**** Reading text

Table checks frontend component #41

danwom · 2021-07-19T18:49:11Z

Adds an RFC to propose:

-a frontend component for displaying 3-valued table status: number of checks, number passing, and an optional timestamp
-stubbing of the backend for this component

Signed-off-by: Daniel Won <dwon@lyft.com>

rfcs/039-table-data-quality-checks.md

feng-tao · 2021-07-29T05:37:05Z

lgtm

mgorsk1 · 2021-07-29T10:51:55Z

rfcs/039-table-data-quality-checks.md

+## Product Details
+Users will see a new section on the left panel of the Table Details page titled `Data Quality Checks`. There will be
+a message and icon for the current status of these checks, if they exist. A passing table might say 
+`✅ 10 of 10 checks passed` and a failing table might say `❌ 3 of 10 checks failed`. Additionally, the user may see 


when we are talking about 3 of 10 checks passed which one do we mean:

out of last 10 unit tests 3 of them failed
or

the last unit test on this table consisted of 10 checks and 3 of them failed?

I am pretty sure you mean the latter one but wanted to be 200% sure.

The way I interpret it is: Checks run on various cadences. Some tests run hourly, some might run daily or even weekly. For each individual check, how many of the last run passed or failed.

This interpretation is left up to the specific implementation. We define an API with fields like num_checks_passed, num_checks_total, and last_run_timestamp. These can mean slightly different things if you wish.

mgorsk1 · 2021-07-29T11:03:29Z

rfcs/039-table-data-quality-checks.md

+## Terms
+- Data Quality Check - Like unit tests for code, data quality checks are assertions that try to guarantee certain 
+  characteristics of data. For example a data quality check could be as simple as asserting that a column is not null,
+  or implement some complex custom logic.


Do you already have in mind some tools from which these quality checks could have been collected? I can think of Great Expectations and dbt tests but would be useful to have broader list. It's also something @sewardgw had good point about the interface to be generic enough we are not forced to do backwards incompatible changes later on.

From what I can see the mockups you introduced somewhat adhere to GE format but I am not sure about dbt (cause I don't have exp with it).

We are not building this with a particular tool in mind. At the 1M-mile view, we think our proposed definition is so generic that it could crudely fit anything. The idea is to start here and expand once people start plugging in particular systems.

At Lyft we do have a DQ system we're planning to plug in, but it exposes a much more complicated API and semantics which we are not taking into account here. Instead, we asked ourselves what would be the most generic first step.

rfcs/039-table-data-quality-checks.md

dkunitsk · 2021-08-03T04:08:20Z

@mgorsk1 @sewardgw Thanks for your thoughts above. Your question around comparing the API vs offline databuilder approaches makes a lot of sense.

At this time, we are not ready to add full first class data quality checks to Amundsen. We aren't even ready to put forward a good generic definition of a check, as it might have a lot of dimensions and we're not ready to pin it down (condition, time range, columns validated, correctness/failure percentage, severity, owner, etc). This would be a great direction, but not what we were planning to tackle.

********
**** Dataset

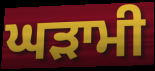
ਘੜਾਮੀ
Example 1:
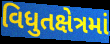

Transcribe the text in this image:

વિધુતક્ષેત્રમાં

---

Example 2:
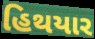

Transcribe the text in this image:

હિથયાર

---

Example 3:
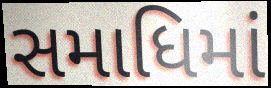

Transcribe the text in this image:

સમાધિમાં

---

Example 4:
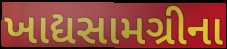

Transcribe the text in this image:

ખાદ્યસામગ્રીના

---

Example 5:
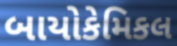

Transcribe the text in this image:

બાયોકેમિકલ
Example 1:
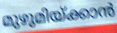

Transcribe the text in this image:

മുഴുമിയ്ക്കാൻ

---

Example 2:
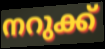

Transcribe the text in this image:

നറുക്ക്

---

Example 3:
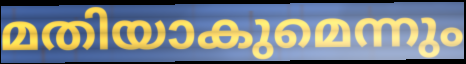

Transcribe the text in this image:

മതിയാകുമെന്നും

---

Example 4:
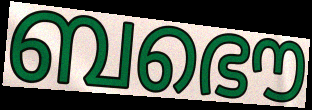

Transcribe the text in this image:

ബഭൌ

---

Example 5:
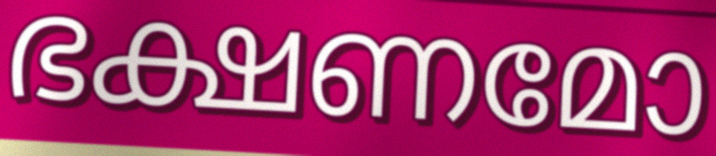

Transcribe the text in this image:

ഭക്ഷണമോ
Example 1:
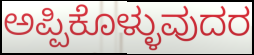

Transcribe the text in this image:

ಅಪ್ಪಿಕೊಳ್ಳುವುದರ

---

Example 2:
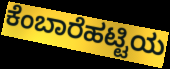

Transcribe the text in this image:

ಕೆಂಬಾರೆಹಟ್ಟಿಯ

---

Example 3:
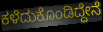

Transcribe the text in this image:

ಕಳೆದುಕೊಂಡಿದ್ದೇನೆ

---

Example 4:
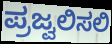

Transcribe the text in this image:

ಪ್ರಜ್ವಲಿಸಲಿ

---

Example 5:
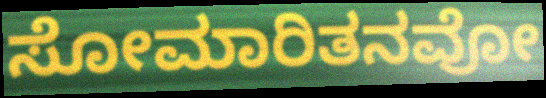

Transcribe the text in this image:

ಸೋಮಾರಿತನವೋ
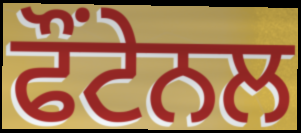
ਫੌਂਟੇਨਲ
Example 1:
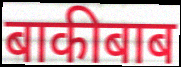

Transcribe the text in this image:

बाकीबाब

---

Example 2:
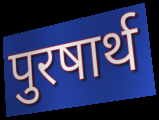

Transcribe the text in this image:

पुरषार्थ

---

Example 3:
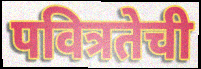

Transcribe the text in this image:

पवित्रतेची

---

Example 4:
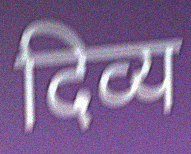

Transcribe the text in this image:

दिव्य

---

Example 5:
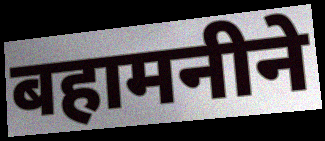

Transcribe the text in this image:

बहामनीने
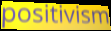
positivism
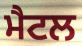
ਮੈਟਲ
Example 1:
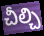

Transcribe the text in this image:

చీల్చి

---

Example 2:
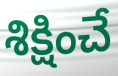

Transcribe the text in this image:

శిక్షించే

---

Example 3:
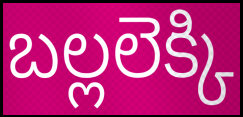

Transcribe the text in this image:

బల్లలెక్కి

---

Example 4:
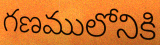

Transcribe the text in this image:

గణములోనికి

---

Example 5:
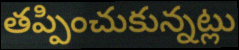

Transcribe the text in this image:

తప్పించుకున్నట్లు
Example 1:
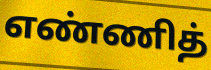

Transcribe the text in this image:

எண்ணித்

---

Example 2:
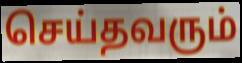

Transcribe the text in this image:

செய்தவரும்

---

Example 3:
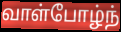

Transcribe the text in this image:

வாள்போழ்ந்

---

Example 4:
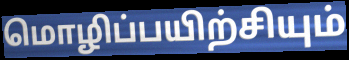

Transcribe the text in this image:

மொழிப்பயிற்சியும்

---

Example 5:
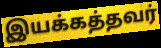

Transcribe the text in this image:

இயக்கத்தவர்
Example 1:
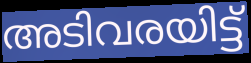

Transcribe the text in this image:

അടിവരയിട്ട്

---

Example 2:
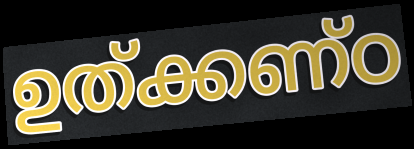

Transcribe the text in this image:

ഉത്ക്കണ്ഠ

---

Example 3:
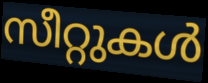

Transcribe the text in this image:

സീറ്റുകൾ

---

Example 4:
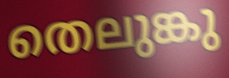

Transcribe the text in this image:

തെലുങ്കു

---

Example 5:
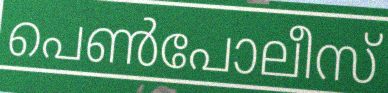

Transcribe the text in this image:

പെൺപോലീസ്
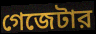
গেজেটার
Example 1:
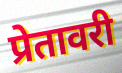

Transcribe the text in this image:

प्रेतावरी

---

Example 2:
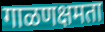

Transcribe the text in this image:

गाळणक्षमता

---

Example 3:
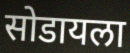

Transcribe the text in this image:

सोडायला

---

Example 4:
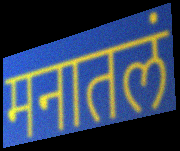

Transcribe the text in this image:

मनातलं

********

**Stated exercise 1**
In the data quality checks thread, which dimensions of a check are named as reasons it can't yet be pinned down?
**Stated exercise 2**
Could you reproduce the passage of the data quality checks thread between "At Lyft we do" and "generic first step.", inclusive?
Answer only from the text above; the lines add nothing.

**Exercise response 1**
condition, time range, columns validated, correctness/failure percentage, severity, owner

**Exercise response 2**
At Lyft we do have a DQ system we're planning to plug in, but it exposes a much more complicated API and semantics which we are not taking into account here. Instead, we asked ourselves what would be the most generic first step.